Le virus et le piège de l'acuité

Publié dans le N°5 de Transitions & Energies

L’évènement était banal, mais la réaction des hommes ne le fut pas. Un nouveau virus avait surgi et tous, pour de longues semaines, s'étaient terrés chez eux. Ils avaient agi « comme un seul homme » si bien qu’on put dire que « l’espèce » s’était, toute entière, mise en quarantaine. Maintes fois, ils avaient subi les foudres de la contagion : la peste noire, la grande peste, la grippe espagnole, la grippe asiatique, la grippe de Hong Kong. Jamais, pourtant, ils n’avaient ainsi réagi.  Ils avaient fait face, cahin, caha. Ils avaient enterré leurs morts et poursuivi le cours de leur vie. Bien qu’elles firent davantage de victimes que le nouveau venu, les deux épidémies qui avaient précédé étaient même passées presque inaperçues… Les yeux grands ouverts, ils voyaient cette fois si bien qu’ils ne purent que s’interroger sur la présence de ce nez au milieu de cette figure. Pour expliquer leur malheur, ils invoquèrent alors concomitamment « l’effet évident de l’abandon de la souveraineté nationale », « le manque flagrant d’Europe », « le résultat attendu de la maltraitante de la faune sauvage » ou « une nouvelle manifestation d’une crise écologique globale ». Si grand était à leurs yeux l’événement que le devoir s’imposa même d’essayer d’imaginer « le monde d’après »…

On se demande si cette crise n’est pas celle de l’acuité. Les hommes ont tant amélioré leur capacité de communication et d’analyse, qu’ils sont maintenant à tout moment sous un feu nourri d’informations. Celles-ci permettent de rapidement cerner l’ennemi : le virus a été rapidement repéré, puis séquencé. En temps réel, sa progression a été scrutée et les médecins et malades ont combattu sous les regards de spectateurs du bout du monde inquiets en attendant leur tour. Dans le même temps, les multiples analyses détaillées et avis autorisés sont tombés comme la grêle sur le pare-brise des gouvernants. Ceux-ci se sont retrouvés groggy comme Irénée Funes, le personnage de Borges. Une chute de cheval avait rendu le jeune homme infirme et hypermnésique : il se souvenait de tout avec une précision démoniaque. Il était ainsi devenu « le spectateur solitaire et lucide d’un monde multiforme, instantané et intolérablement précis ». Les pouvoirs publics n’ont-ils pas ainsi senti « la chaleur et la pression d’une réalité aussi infatigable que celle qui le jour et la nuit convergeait sur le malheureux Irénée » ? 

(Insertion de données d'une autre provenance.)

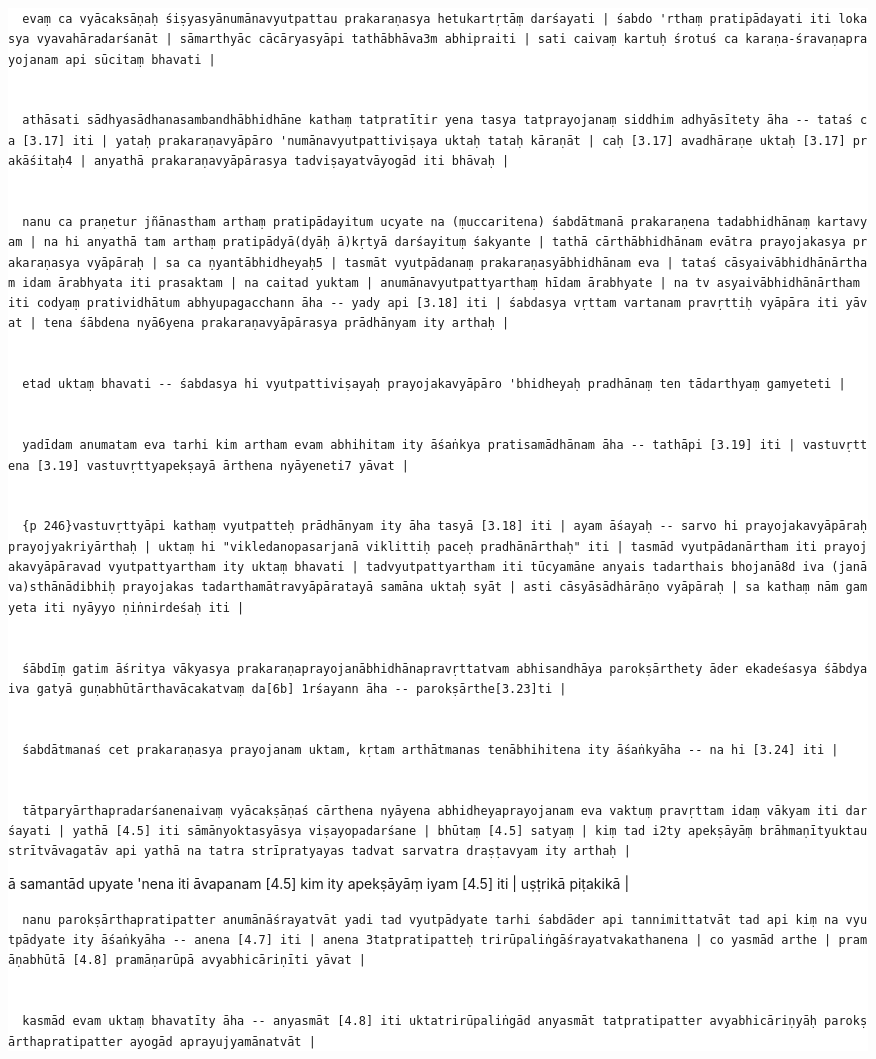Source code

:   

  
      evaṃ ca vyācaksāṇaḥ śiṣyasyānumānavyutpattau prakaraṇasya hetukartṛtāṃ darśayati | śabdo 'rthaṃ pratipādayati iti lokasya vyavahāradarśanāt | sāmarthyāc cācāryasyāpi tathābhāva3m abhipraiti | sati caivaṃ kartuḥ śrotuś ca karaṇa-śravaṇaprayojanam api sūcitaṃ bhavati |  

  
      athāsati sādhyasādhanasambandhābhidhāne kathaṃ tatpratītir yena tasya tatprayojanaṃ siddhim adhyāsītety āha -- tataś ca [3.17] iti | yataḥ prakaraṇavyāpāro 'numānavyutpattiviṣaya uktaḥ tataḥ kāraṇāt | caḥ [3.17] avadhāraṇe uktaḥ [3.17] prakāśitaḥ4 | anyathā prakaraṇavyāpārasya tadviṣayatvāyogād iti bhāvaḥ |  

  
      nanu ca praṇetur jñānastham arthaṃ pratipādayitum ucyate na (ṃuccaritena) śabdātmanā prakaraṇena tadabhidhānaṃ kartavyam | na hi anyathā tam arthaṃ pratipādyā(dyāḥ ā)kṛtyā darśayituṃ śakyante | tathā cārthābhidhānam evātra prayojakasya prakaraṇasya vyāpāraḥ | sa ca ṇyantābhidheyaḥ5 | tasmāt vyutpādanaṃ prakaraṇasyābhidhānam eva | tataś cāsyaivābhidhānārtham idam ārabhyata iti prasaktam | na caitad yuktam | anumānavyutpattyarthaṃ hīdam ārabhyate | na tv asyaivābhidhānārtham iti codyaṃ pratividhātum abhyupagacchann āha -- yady api [3.18] iti | śabdasya vṛttam vartanam pravṛttiḥ vyāpāra iti yāvat | tena śābdena nyā6yena prakaraṇavyāpārasya prādhānyam ity arthaḥ |  

  
      etad uktaṃ bhavati -- śabdasya hi vyutpattiviṣayaḥ prayojakavyāpāro 'bhidheyaḥ pradhānaṃ ten tādarthyaṃ gamyeteti |  

  
      yadīdam anumatam eva tarhi kim artham evam abhihitam ity āśaṅkya pratisamādhānam āha -- tathāpi [3.19] iti | vastuvṛttena [3.19] vastuvṛttyapekṣayā ārthena nyāyeneti7 yāvat |  

  
      {p 246}vastuvṛttyāpi kathaṃ vyutpatteḥ prādhānyam ity āha tasyā [3.18] iti | ayam āśayaḥ -- sarvo hi prayojakavyāpāraḥ prayojyakriyārthaḥ | uktaṃ hi "vikledanopasarjanā viklittiḥ paceḥ pradhānārthaḥ" iti | tasmād vyutpādanārtham iti prayojakavyāpāravad vyutpattyartham ity uktaṃ bhavati | tadvyutpattyartham iti tūcyamāne anyais tadarthais bhojanā8d iva (janāva)sthānādibhiḥ prayojakas tadarthamātravyāpāratayā samāna uktaḥ syāt | asti cāsyāsādhārāṇo vyāpāraḥ | sa kathaṃ nām gamyeta iti nyāyyo ṇiṅnirdeśaḥ iti |  

  
      śābdīṃ gatim āśritya vākyasya prakaraṇaprayojanābhidhānapravṛttatvam abhisandhāya parokṣārthety āder ekadeśasya śābdyaiva gatyā guṇabhūtārthavācakatvaṃ da[6b] 1rśayann āha -- parokṣārthe[3.23]ti |  

  
      śabdātmanaś cet prakaraṇasya prayojanam uktam, kṛtam arthātmanas tenābhihitena ity āśaṅkyāha -- na hi [3.24] iti |  

  
      tātparyārthapradarśanenaivaṃ vyācakṣāṇaś cārthena nyāyena abhidheyaprayojanam eva vaktuṃ pravṛttam idaṃ vākyam iti darśayati | yathā [4.5] iti sāmānyoktasyāsya viṣayopadarśane | bhūtaṃ [4.5] satyaṃ | kiṃ tad i2ty apekṣāyāṃ brāhmaṇītyuktau strītvāvagatāv api yathā na tatra strīpratyayas tadvat sarvatra draṣṭavyam ity arthaḥ |  

  
  ā samantād upyate 'nena iti āvapanam [4.5] kim ity apekṣāyāṃ iyam [4.5] iti | uṣṭrikā piṭakikā |  

  
      nanu parokṣārthapratipatter anumānāśrayatvāt yadi tad vyutpādyate tarhi śabdāder api tannimittatvāt tad api kiṃ na vyutpādyate ity āśaṅkyāha -- anena [4.7] iti | anena 3tatpratipatteḥ trirūpaliṅgāśrayatvakathanena | co yasmād arthe | pramāṇabhūtā [4.8] pramāṇarūpā avyabhicāriṇīti yāvat |  

  
      kasmād evam uktaṃ bhavatīty āha -- anyasmāt [4.8] iti uktatrirūpaliṅgād anyasmāt tatpratipatter avyabhicāriṇyāḥ parokṣārthapratipatter ayogād aprayujyamānatvāt |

Entre le marteau de l’urgence et l’enclume du « big data », ils se sont mis à bégayer. Ils ont voulu fermer les portes des habitations et garder les frontières ouvertes, soutenir le professeur Raoult et se méfier de lui, que les habitants restent chez eux et aillent voter, qu’ils comprennent l’inutilité des masques et la nécessité d’en porter. Leur monde était trop « surchargé » de détails, de portions des vérités, de volontés de bien faire, de peurs de mal faire, du désir d’être fidèle à certains idéaux ou de s’en tenir éloigné. Par peur d’entreprendre des actions inutiles ou néfastes, ils ont cherché à s’offrir les services de « la » science ». Il ont rassemblé des scientifiques comme on enferme des cardinaux pour voir s’élever la fumée blanche. Ils étaient à la recherche de la synthèse, du consensus, d’une chimérique « vérité » qui aurait éclairci le ciel obscurci par la masse des données, cette masse si semblable au « tas d’ordures » faisant office de mémoire au pauvre Irénée.

Pour « penser », il faut oublier. La pression des évènements exige de choisir. Choisir un parti et faire un pari. Il ne faut pas avoir recours à « la » science mais à des « praticiens » dont les intuitions se nourrissent de l’expérience. Dans ce genre de situation, l’esprit pratique est le meilleur allié car s’étant forgé à l’épreuve du temps et de la vie, il ne s’en laisse pas conter. Gavés que nous sommes de chiffres et de théorie, c’est de lui dont nous avons besoin. Sans l’esprit pratique, nous resterons pour longtemps tétanisés par les données des tableurs. Nous serons face au monde comme le visiteur au chevet d’Irènée Funes, « engourdi  par la crainte de multiplier les gestes inutiles » car sachant que chacun d’entre eux « demeurerait dans son implacable mémoire ». Il faut détourner le regard de ce jeune homme alité « monumental comme le bronze », le laisser dans sa torpeur, la même que depuis plusieurs semaines déjà, nous aurions dû quitter.